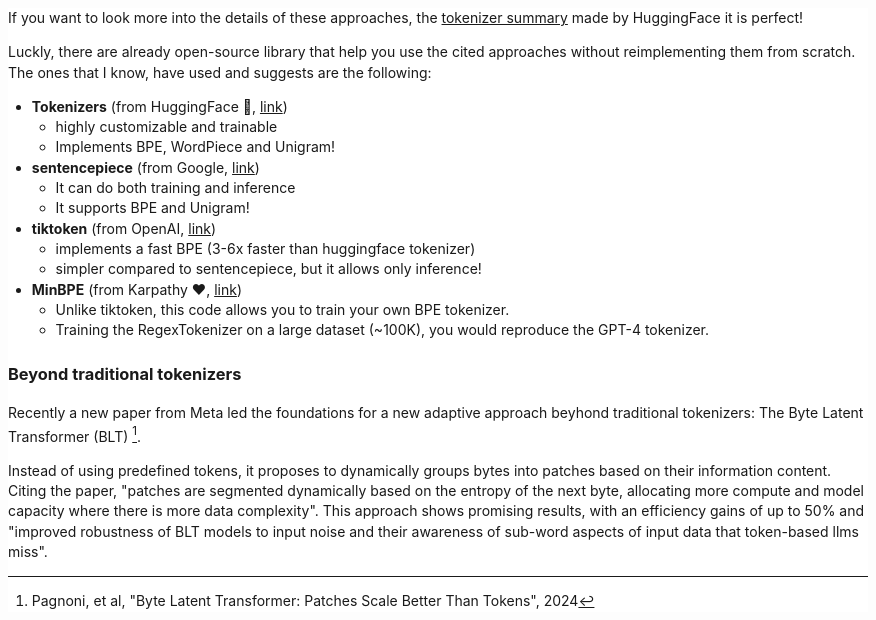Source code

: If you want to look more into the details of these approaches, the [tokenizer summary](https://huggingface.co/docs/transformers/tokenizer_summary) made by HuggingFace it is perfect!

Luckly, there are already open-source library that help you use the cited approaches without reimplementing them from scratch.
The ones that I know, have used and suggests are the following:

- **Tokenizers** (from HuggingFace 🤗, [link](https://github.com/huggingface/tokenizers))
  - highly customizable and trainable
  - Implements BPE, WordPiece and Unigram!
- **sentencepiece** (from Google, [link](https://github.com/google/sentencepiece))
  - It can do both training and inference
  - It supports BPE and Unigram!
- **tiktoken** (from OpenAI, [link](https://github.com/openai/tiktoken/tree/main))
  - implements a fast BPE (3-6x faster than huggingface tokenizer)
  - simpler compared to sentencepiece, but it allows only inference!
- **MinBPE** (from Karpathy ❤️, [link](https://github.com/karpathy/minbpe))
  - Unlike tiktoken, this code allows you to train your own BPE tokenizer.
  - Training the RegexTokenizer on a large dataset (~100K), you would reproduce the GPT-4 tokenizer.

### Beyond traditional tokenizers

Recently a new paper from Meta led the foundations for a new adaptive approach beyhond traditional tokenizers: The Byte Latent Transformer (BLT) [^1].

Instead of using predefined tokens, it proposes to dynamically groups bytes into patches based on their information content. Citing the paper, "patches are segmented dynamically based on the entropy of the next byte, allocating more compute and model capacity where there is more data complexity". This approach shows promising results, with an efficiency gains of up to 50% and "improved robustness of BLT models to input noise and their awareness of sub-word aspects of input data that token-based llms miss".


[^0]: Lee, et al., "From Digits to Decisions: How Tokenization Impacts Arithmetic in LLMs", 2024.
[^1]: Pagnoni, et al, "Byte Latent Transformer: Patches Scale Better Than Tokens", 2024
[^2]: Andrej Karphaty, ["Let's build the GPT Tokenizer"](https://www.youtube.com/watch?v=zduSFxRajkE), 2023
[^3]: Chomsky, N, *"Aspects of the Theory of Syntax"*, 1965
[^4]: DeepSeek-AI, *"DeepSeek-R1: Incentivizing Reasoning Capability in LLMs via Reinforcement Learning"*, [GitHub](https://github.com/deepseek-ai/DeepSeek-R1/blob/main/DeepSeek_R1.pdf), 2025
[^5]: Sennrich, et al., *"Neural Machine Translation of Rare Words with Subword Units"*, 2015
[^6]: Radford, et al., *"Language Models are Unsupervised Multitask Learners"*, 2019
[^7]: Meta AI, *"The Llama 3 Herd of Models"*, 2024
[^8]: Yonghui Wu et al., *"Google’s neural machine translation system: Bridging the gap between human and machine translation."*, 2016
[^9]: Devlin et al., *"BERT: Pre-training of Deep Bidirectional Transformers for Language Understanding"*, 2019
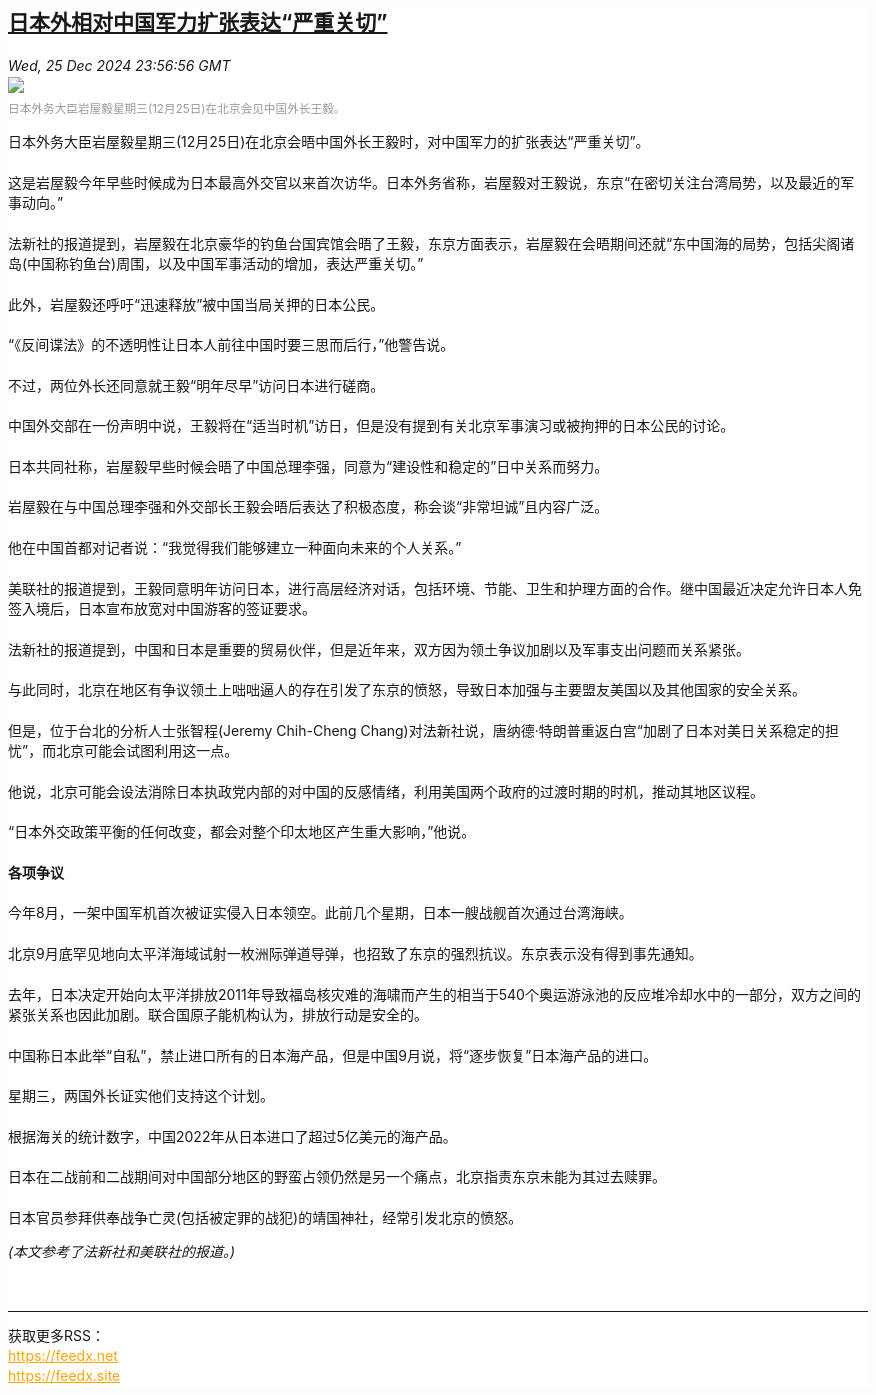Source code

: 
[日本外相对中国军力扩张表达“严重关切”](https://www.voachinese.com/a/japan-fm-raises-serious-concerns-over-china-military-buildup-20241225/7914048.html)
------

<div><i>Wed, 25 Dec 2024 23:56:56 GMT</i></div><img src="https://images.weserv.nl?url=gdb.voanews.com/574fb339-c98c-4c73-b0f6-6c2ef3d5a40a_cx0_cy7_cw0_r1_s_w900.jpg" width="100%"><div><small style="color: #999;">日本外务大臣岩屋毅星期三(12月25日)在北京会见中国外长王毅。</small></div><p>日本外务大臣岩屋毅星期三(12月25日)在北京会晤中国外长王毅时，对中国军力的扩张表达“严重关切”。<br /><br />这是岩屋毅今年早些时候成为日本最高外交官以来首次访华。日本外务省称，岩屋毅对王毅说，东京“在密切关注台湾局势，以及最近的军事动向。”<br /><br />法新社的报道提到，岩屋毅在北京豪华的钓鱼台国宾馆会晤了王毅，东京方面表示，岩屋毅在会晤期间还就“东中国海的局势，包括尖阁诸岛(中国称钓鱼台)周围，以及中国军事活动的增加，表达严重关切。”<br /><br />此外，岩屋毅还呼吁“迅速释放”被中国当局关押的日本公民。<br /><br />“《反间谍法》的不透明性让日本人前往中国时要三思而后行，”他警告说。<br /><br />不过，两位外长还同意就王毅“明年尽早”访问日本进行磋商。<br /><br />中国外交部在一份声明中说，王毅将在“适当时机”访日，但是没有提到有关北京军事演习或被拘押的日本公民的讨论。<br /><br />日本共同社称，岩屋毅早些时候会晤了中国总理李强，同意为“建设性和稳定的”日中关系而努力。<br /><br />岩屋毅在与中国总理李强和外交部长王毅会晤后表达了积极态度，称会谈“非常坦诚”且内容广泛。<br /><br />他在中国首都对记者说：“我觉得我们能够建立一种面向未来的个人关系。”<br /><br />美联社的报道提到，王毅同意明年访问日本，进行高层经济对话，包括环境、节能、卫生和护理方面的合作。继中国最近决定允许日本人免签入境后，日本宣布放宽对中国游客的签证要求。<br /><br />法新社的报道提到，中国和日本是重要的贸易伙伴，但是近年来，双方因为领土争议加剧以及军事支出问题而关系紧张。<br /><br />与此同时，北京在地区有争议领土上咄咄逼人的存在引发了东京的愤怒，导致日本加强与主要盟友美国以及其他国家的安全关系。<br /><br />但是，位于台北的分析人士张智程(Jeremy Chih-Cheng Chang)对法新社说，唐纳德·特朗普重返白宫“加剧了日本对美日关系稳定的担忧”，而北京可能会试图利用这一点。<br /><br />他说，北京可能会设法消除日本执政党内部的对中国的反感情绪，利用美国两个政府的过渡时期的时机，推动其地区议程。<br /><br />“日本外交政策平衡的任何改变，都会对整个印太地区产生重大影响，”他说。<br /><br /><strong>各项争议</strong><br /><br />今年8月，一架中国军机首次被证实侵入日本领空。此前几个星期，日本一艘战舰首次通过台湾海峡。<br /><br />北京9月底罕见地向太平洋海域试射一枚洲际弹道导弹，也招致了东京的强烈抗议。东京表示没有得到事先通知。<br /><br />去年，日本决定开始向太平洋排放2011年导致福岛核灾难的海啸而产生的相当于540个奥运游泳池的反应堆冷却水中的一部分，双方之间的紧张关系也因此加剧。联合国原子能机构认为，排放行动是安全的。<br /><br />中国称日本此举“自私”，禁止进口所有的日本海产品，但是中国9月说，将“逐步恢复”日本海产品的进口。<br /><br />星期三，两国外长证实他们支持这个计划。<br /><br />根据海关的统计数字，中国2022年从日本进口了超过5亿美元的海产品。<br /><br />日本在二战前和二战期间对中国部分地区的野蛮占领仍然是另一个痛点，北京指责东京未能为其过去赎罪。<br /><br />日本官员参拜供奉战争亡灵(包括被定罪的战犯)的靖国神社，经常引发北京的愤怒。</p><p><em>(本文参考了法新社和美联社的报道。)</em><br /></p><br><hr><div>获取更多RSS：<br><a href="https://feedx.net" style="color:orange" target="_blank">https://feedx.net</a> <br><a href="https://feedx.site" style="color:orange" target="_blank">https://feedx.site</a><br></div>
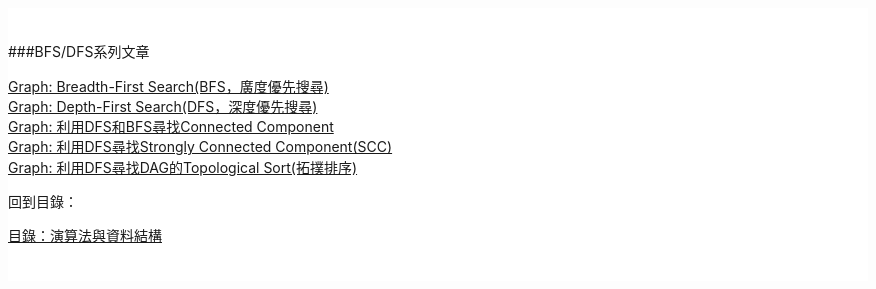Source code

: <a name="series"></a>

</br>

###BFS/DFS系列文章


[Graph: Breadth-First Search(BFS，廣度優先搜尋)](http://alrightchiu.github.io/SecondRound/graph-breadth-first-searchbfsguang-du-you-xian-sou-xun.html)  
[Graph: Depth-First Search(DFS，深度優先搜尋)](http://alrightchiu.github.io/SecondRound/graph-depth-first-searchdfsshen-du-you-xian-sou-xun.html)  
[Graph: 利用DFS和BFS尋找Connected Component](http://alrightchiu.github.io/SecondRound/graph-li-yong-dfshe-bfsxun-zhao-connected-component.html)  
[Graph: 利用DFS尋找Strongly Connected Component(SCC)](http://alrightchiu.github.io/SecondRound/graph-li-yong-dfsxun-zhao-strongly-connected-componentscc.html)  
[Graph: 利用DFS尋找DAG的Topological Sort(拓撲排序)](http://alrightchiu.github.io/SecondRound/graph-li-yong-dfsxun-zhao-dagde-topological-sorttuo-pu-pai-xu.html)  



回到目錄：

[目錄：演算法與資料結構](http://alrightchiu.github.io/SecondRound/mu-lu-yan-suan-fa-yu-zi-liao-jie-gou.html)


</br>






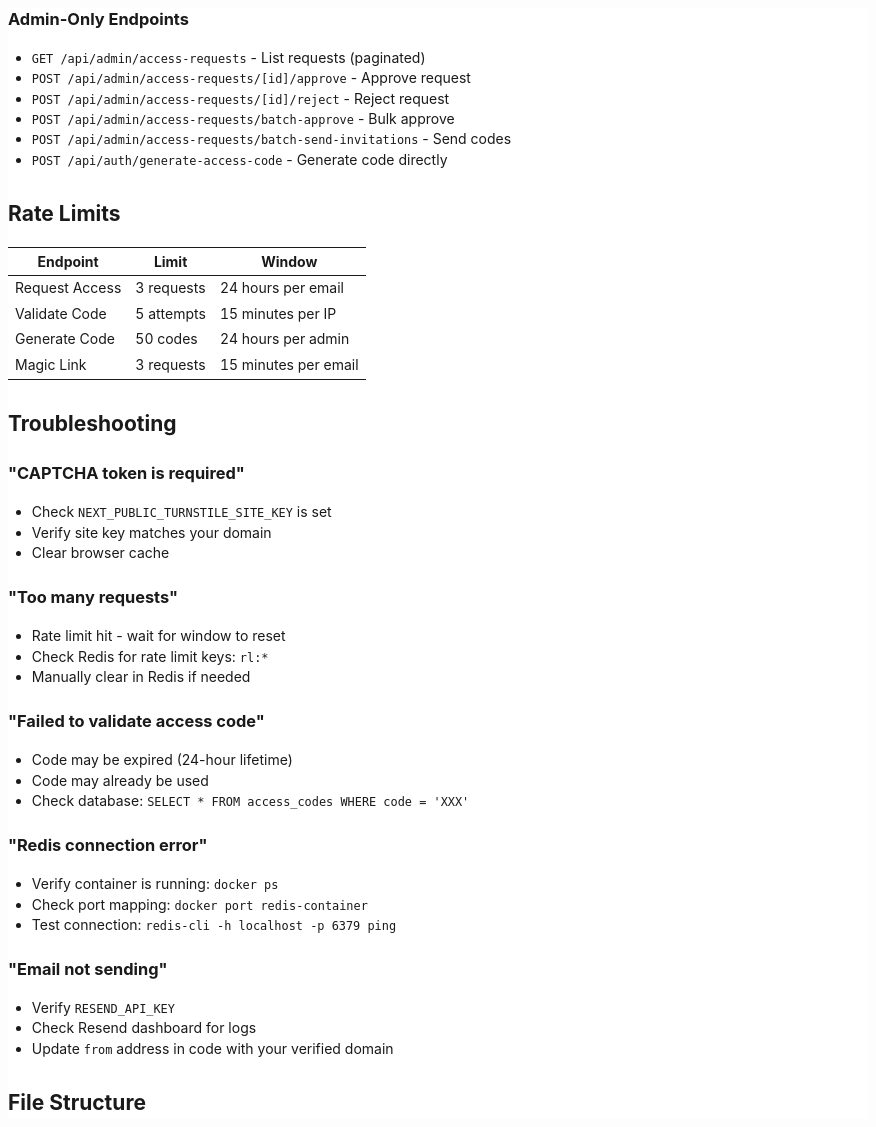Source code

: ### Admin-Only Endpoints

- `GET /api/admin/access-requests` - List requests (paginated)
- `POST /api/admin/access-requests/[id]/approve` - Approve request
- `POST /api/admin/access-requests/[id]/reject` - Reject request
- `POST /api/admin/access-requests/batch-approve` - Bulk approve
- `POST /api/admin/access-requests/batch-send-invitations` - Send codes
- `POST /api/auth/generate-access-code` - Generate code directly

## Rate Limits

| Endpoint | Limit | Window |
|----------|-------|--------|
| Request Access | 3 requests | 24 hours per email |
| Validate Code | 5 attempts | 15 minutes per IP |
| Generate Code | 50 codes | 24 hours per admin |
| Magic Link | 3 requests | 15 minutes per email |

## Troubleshooting

### "CAPTCHA token is required"
- Check `NEXT_PUBLIC_TURNSTILE_SITE_KEY` is set
- Verify site key matches your domain
- Clear browser cache

### "Too many requests"
- Rate limit hit - wait for window to reset
- Check Redis for rate limit keys: `rl:*`
- Manually clear in Redis if needed

### "Failed to validate access code"
- Code may be expired (24-hour lifetime)
- Code may already be used
- Check database: `SELECT * FROM access_codes WHERE code = 'XXX'`

### "Redis connection error"
- Verify container is running: `docker ps`
- Check port mapping: `docker port redis-container`
- Test connection: `redis-cli -h localhost -p 6379 ping`

### "Email not sending"
- Verify `RESEND_API_KEY`
- Check Resend dashboard for logs
- Update `from` address in code with your verified domain

## File Structure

##########

**Task item**:
Your output is the lines from the top of the entries through the line containing "Recently a new", exactly as they stand. No pictures belong in it.

**Task output**:
Source code

: If you want to look more into the details of these approaches, the [tokenizer summary](https://huggingface.co/docs/transformers/tokenizer_summary) made by HuggingFace it is perfect!

Luckly, there are already open-source library that help you use the cited approaches without reimplementing them from scratch.
The ones that I know, have used and suggests are the following:

- **Tokenizers** (from HuggingFace 🤗, [link](https://github.com/huggingface/tokenizers))
  - highly customizable and trainable
  - Implements BPE, WordPiece and Unigram!
- **sentencepiece** (from Google, [link](https://github.com/google/sentencepiece))
  - It can do both training and inference
  - It supports BPE and Unigram!
- **tiktoken** (from OpenAI, [link](https://github.com/openai/tiktoken/tree/main))
  - implements a fast BPE (3-6x faster than huggingface tokenizer)
  - simpler compared to sentencepiece, but it allows only inference!
- **MinBPE** (from Karpathy ❤️, [link](https://github.com/karpathy/minbpe))
  - Unlike tiktoken, this code allows you to train your own BPE tokenizer.
  - Training the RegexTokenizer on a large dataset (~100K), you would reproduce the GPT-4 tokenizer.

### Beyond traditional tokenizers

Recently a new paper from Meta led the foundations for a new adaptive approach beyhond traditional tokenizers: The Byte Latent Transformer (BLT) [^1].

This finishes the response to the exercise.